◆ Data in this exercise ◆
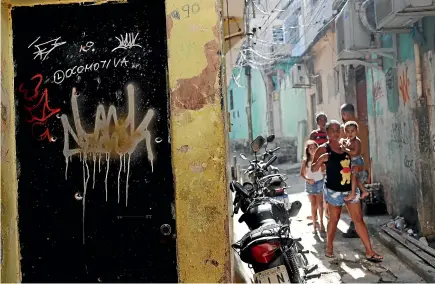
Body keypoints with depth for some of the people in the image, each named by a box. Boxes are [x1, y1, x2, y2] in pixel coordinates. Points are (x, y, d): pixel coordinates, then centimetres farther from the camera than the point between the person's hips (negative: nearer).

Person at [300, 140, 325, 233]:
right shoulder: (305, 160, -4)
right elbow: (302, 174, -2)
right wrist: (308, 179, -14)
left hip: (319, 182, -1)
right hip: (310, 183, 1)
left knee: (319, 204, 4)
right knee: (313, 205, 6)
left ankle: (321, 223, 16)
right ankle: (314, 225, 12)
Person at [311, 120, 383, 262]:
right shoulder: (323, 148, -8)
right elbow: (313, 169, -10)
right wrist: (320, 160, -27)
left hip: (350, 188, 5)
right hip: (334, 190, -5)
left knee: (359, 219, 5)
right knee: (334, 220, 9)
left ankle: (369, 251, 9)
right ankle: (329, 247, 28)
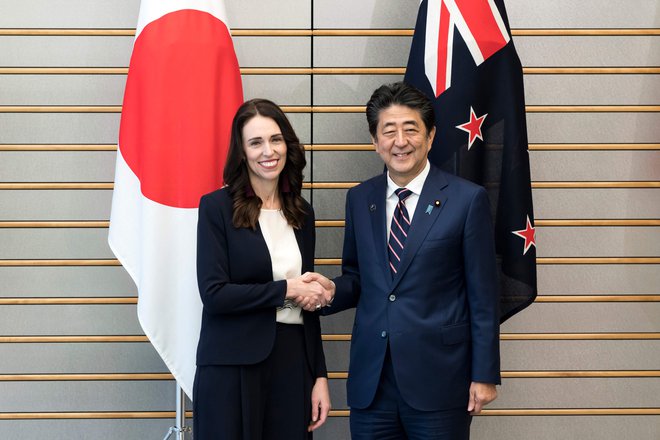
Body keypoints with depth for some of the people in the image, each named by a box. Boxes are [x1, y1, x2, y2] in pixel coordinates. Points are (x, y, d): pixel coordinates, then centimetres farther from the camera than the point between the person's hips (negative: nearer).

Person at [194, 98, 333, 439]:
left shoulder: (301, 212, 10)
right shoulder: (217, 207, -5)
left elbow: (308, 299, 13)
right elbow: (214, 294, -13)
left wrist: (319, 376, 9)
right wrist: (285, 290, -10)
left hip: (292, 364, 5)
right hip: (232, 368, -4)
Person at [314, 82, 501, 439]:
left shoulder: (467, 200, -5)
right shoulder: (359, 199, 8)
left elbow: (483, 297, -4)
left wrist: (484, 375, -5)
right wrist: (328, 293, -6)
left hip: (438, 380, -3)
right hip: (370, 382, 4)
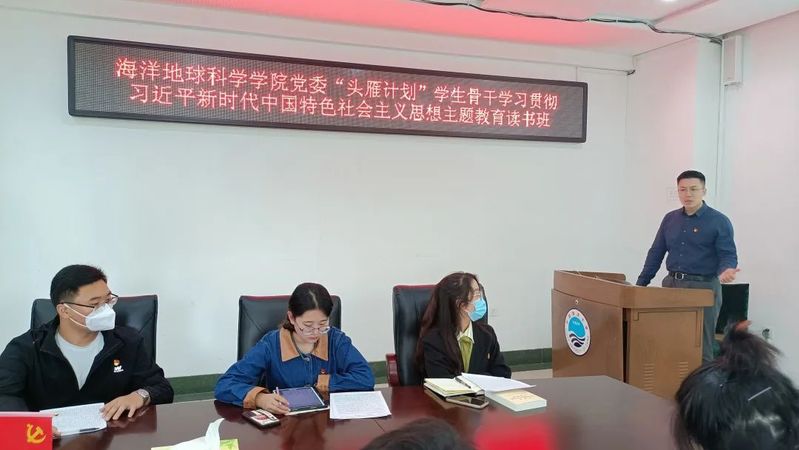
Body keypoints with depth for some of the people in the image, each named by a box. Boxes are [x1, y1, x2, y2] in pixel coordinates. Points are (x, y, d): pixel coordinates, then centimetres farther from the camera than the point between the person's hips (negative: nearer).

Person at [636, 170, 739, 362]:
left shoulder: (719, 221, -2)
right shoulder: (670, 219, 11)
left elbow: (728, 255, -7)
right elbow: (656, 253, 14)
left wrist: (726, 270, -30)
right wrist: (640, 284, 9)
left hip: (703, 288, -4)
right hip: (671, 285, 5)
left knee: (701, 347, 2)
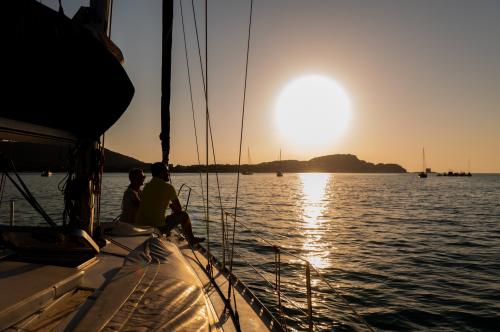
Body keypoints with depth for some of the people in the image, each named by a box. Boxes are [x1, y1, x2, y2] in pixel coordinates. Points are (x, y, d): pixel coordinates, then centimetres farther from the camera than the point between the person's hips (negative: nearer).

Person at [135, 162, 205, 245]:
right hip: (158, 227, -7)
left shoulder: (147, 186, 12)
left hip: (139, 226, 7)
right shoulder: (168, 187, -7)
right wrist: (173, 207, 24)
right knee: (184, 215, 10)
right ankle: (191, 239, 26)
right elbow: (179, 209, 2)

---

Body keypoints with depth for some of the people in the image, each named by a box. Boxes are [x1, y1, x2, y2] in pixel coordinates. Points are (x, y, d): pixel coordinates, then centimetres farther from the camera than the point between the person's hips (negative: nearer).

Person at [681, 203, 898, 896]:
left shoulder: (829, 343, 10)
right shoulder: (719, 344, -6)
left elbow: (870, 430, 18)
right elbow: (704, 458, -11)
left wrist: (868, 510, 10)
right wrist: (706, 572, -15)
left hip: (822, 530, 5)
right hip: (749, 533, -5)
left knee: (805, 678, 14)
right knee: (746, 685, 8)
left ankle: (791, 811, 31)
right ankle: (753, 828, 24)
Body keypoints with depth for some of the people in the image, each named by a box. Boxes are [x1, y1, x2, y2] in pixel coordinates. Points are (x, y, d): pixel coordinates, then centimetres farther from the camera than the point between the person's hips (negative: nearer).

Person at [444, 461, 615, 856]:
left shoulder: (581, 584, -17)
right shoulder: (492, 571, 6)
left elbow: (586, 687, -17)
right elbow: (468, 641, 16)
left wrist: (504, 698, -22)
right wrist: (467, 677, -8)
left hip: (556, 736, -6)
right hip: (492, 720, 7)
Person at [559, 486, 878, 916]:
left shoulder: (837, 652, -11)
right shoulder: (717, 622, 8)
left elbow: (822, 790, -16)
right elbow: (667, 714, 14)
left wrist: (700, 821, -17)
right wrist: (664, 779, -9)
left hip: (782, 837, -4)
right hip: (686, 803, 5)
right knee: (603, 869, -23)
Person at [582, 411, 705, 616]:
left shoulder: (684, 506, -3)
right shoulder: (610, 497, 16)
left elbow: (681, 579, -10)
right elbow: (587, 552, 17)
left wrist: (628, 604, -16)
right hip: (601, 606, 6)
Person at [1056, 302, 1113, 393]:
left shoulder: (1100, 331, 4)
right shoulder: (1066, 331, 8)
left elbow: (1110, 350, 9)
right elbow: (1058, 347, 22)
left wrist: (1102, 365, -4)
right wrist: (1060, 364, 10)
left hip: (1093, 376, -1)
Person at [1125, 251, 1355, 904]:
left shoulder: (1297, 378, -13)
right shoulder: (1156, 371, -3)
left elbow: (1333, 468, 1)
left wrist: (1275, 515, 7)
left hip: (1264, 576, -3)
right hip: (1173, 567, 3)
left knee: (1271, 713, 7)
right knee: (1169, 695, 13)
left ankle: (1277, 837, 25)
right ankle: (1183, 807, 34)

◆ Work request ◆
Using the entries, count the lines that hold the string "ankle"; nothing but the number is needed.

◆ Answer to this exercise ◆
9